From the Journals

Has the time come for glucose monitors for people without diabetes?


AT ADA 2022

Use of continuous glucose monitoring (CGM) by people without diabetes is becoming increasingly popular despite little evidence of benefit thus far, prompting discussion in the diabetes technology community about best practices.

Emerging uses for CGM outside of diabetes include improving glucose patterns to avoid diabetes, improving mental or physical performance, and promoting motivation for healthy behavior change. Such uses are not approved by the Food and Drug Administration and not covered by health insurance, yet a growing number of people are paying digital health companies for the devices as part of wellness packages.

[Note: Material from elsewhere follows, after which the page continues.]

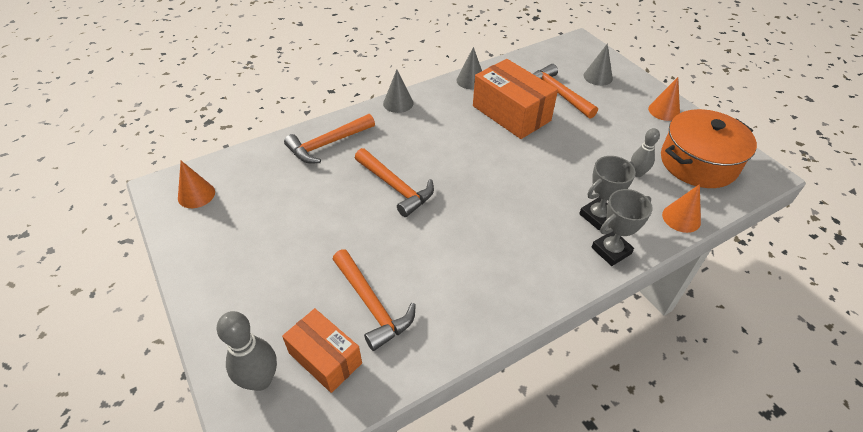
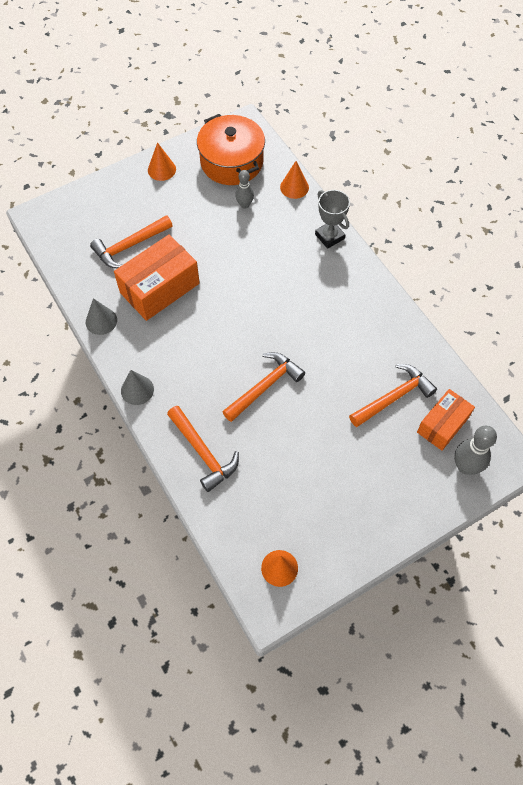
camera: 90 degrees left, 15 degrees up
(598, 77) = (104, 210): grey cone -> none
(598, 216) = (294, 239): grey trophy -> none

In a related issue that highlights a limitation in this area, new data suggest that the “glucose management indicator (GMI)” feature of CGMs used for diabetes management – a percentage derived from people with diabetes and elevated A1c – may overestimate the actual A1c level in people without diabetes or those with diabetes who maintain A1c less than 6.5%.

“This is an evolving space ... CGM in people with prediabetes may be beneficial, but we need more data and evidence to recommend it. CGM metrics such as time-in-range and GMI are designed for people with type 1 and type 2 diabetes, and therefore, they are not applicable for people without diabetes,” Viral Shah, MD, said in an interview.

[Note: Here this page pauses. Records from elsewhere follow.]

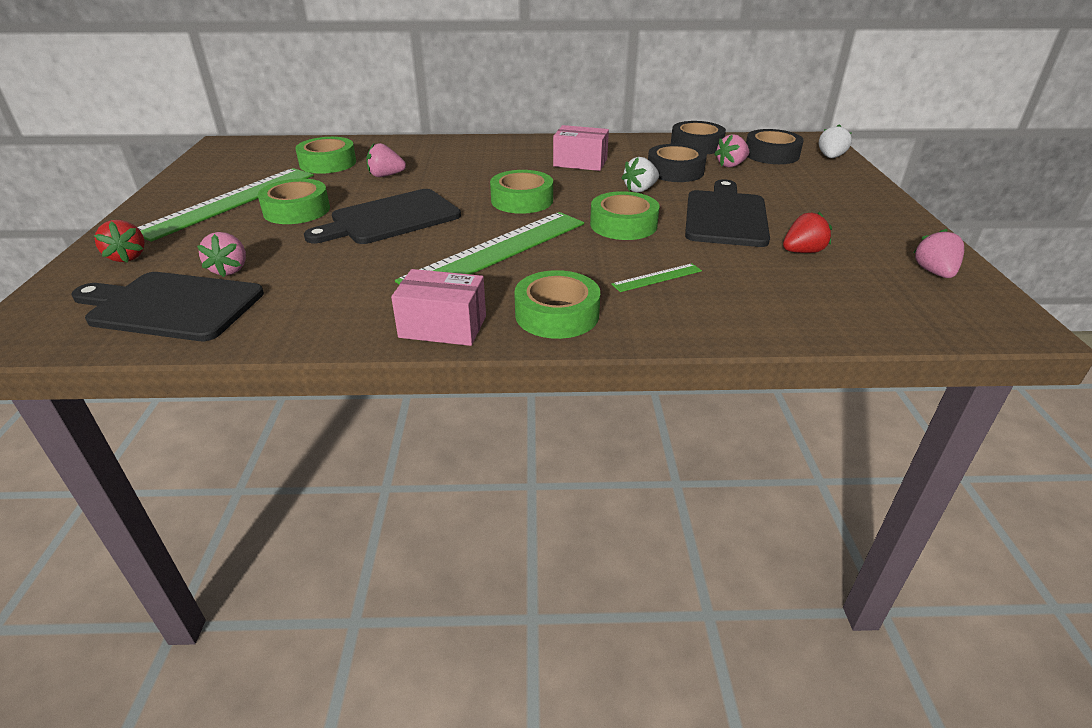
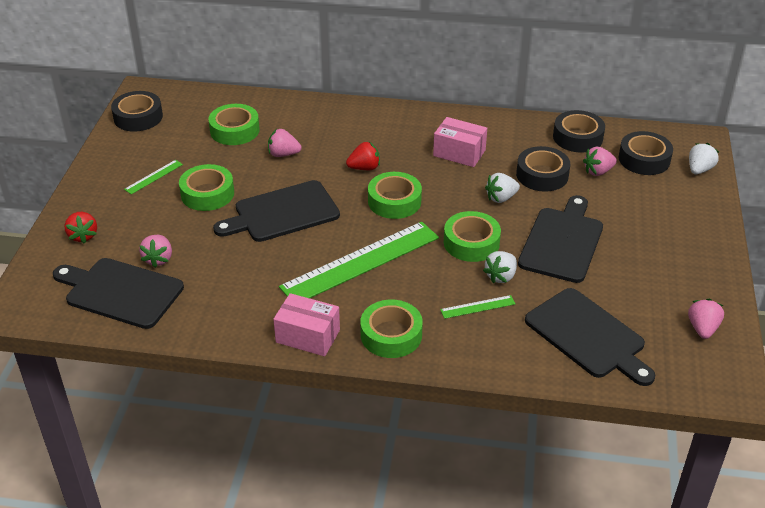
camera: 10 degrees right, 5 degrees up
(215, 161) = (138, 117): none -> black tape
(229, 202) = (153, 177): green ruler -> green ruler, size x0.42
(671, 249) = (501, 276): none -> white strawberry
(802, 252) = (607, 292): red strawberry -> red strawberry (364, 168)
(806, 292) = (588, 336): none -> black cutting board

During the recent virtual Diabetes Technology Society meeting, Dr. Shah presented results from a soon-to-be published study finding that on average, GMI was 0.59% higher in people with A1c less than 5.7% and 0.49% higher for A1c 5.7%-6.4%, both significant (P < .0001). Dr. Shah, of the Barbara Davis Center for Diabetes, Adult Clinic, Aurora, Colorado, also presented those data in June at the annual scientific sessions of the American Diabetes Association.

Juan Espinoza, MD, of Children’s Hospital Los Angeles, told this news organization that there are data showing that CGM can be a “powerful biofeedback tool” in people with obesity who don’t have diabetes. “Since they don’t have diabetes the time in range or GMI is meaningless. What’s useful for them is seeing the glucose changes in real time and then using that as a trigger for behavioral change.”

‘An idea whose time has come?’

Dr. Espinoza was a co-author on a review published online in the Journal of Diabetes Science and Technology, entitled, “Use of Continuous Glucose Monitors by People Without Diabetes: An Idea Whose Time Has Come?”

The review examines several aspects of the issue, beginning with studies that used CGM to investigate glucose concentrations in people with normal fasting glucose and glucose tolerance tests. Nearly all those individuals – from populations around the world – fell in the blood glucose range of 70-140 mg/dL.

Also reviewed are studies using CGM to study effects of diet, exercise, and stress on glucose levels in people without diabetes. Subsequent sections summarize the limited data that are available suggesting potential benefit for use of CGM in metabolic disease including prediabetes and obesity, non-metabolic conditions such as steroid treatment or parenteral nutrition, health and wellness, and among elite athletes. In that last group, glucose levels in both the hypoglycemic and hyperglycemic ranges during intensive activity have been documented.

Currently, there are four CGM devices that are FDA-approved for use in people with diabetes: FreeStyle Libre (Abbott), the implantable Eversense (Senseonics), and devices from Dexcom and Medtronic.

As Dr. Espinoza and colleagues explain in their review, most of the commercial health and wellness CGM programs, such as Nutrisense, Signos, and Supersapiens, actually use sensors made by those same manufacturers. Nutrisense and Supersapiens use the Libre, and Signos uses the Dexcom.

But, rather than the manufacturer’s apps meant for use by people with diabetes, the wellness companies pair the sensors with their own specially designed apps and typically offer additional services such as health coaching or nutrition counseling “to improve general health.”

Subscribers pay a monthly fee. Signos, for example, charges $399 for 1 month, $199/month for 3 months, or $159/month for 6 months. A prescription is required, but the company’s website says, “rest assured, an independent physician will handle the prescription for you, so you won’t need to arrange for a doctor visit. It is included in the cost of membership.”

Several consumer health product companies are now developing non-invasive glucose monitors, most often as a wristwatch, for people without diabetes to measure glucose optically from the skin in the wrist.

“It remains to be determined how accurate these new devices will be and how they will be regulated,” the researchers write.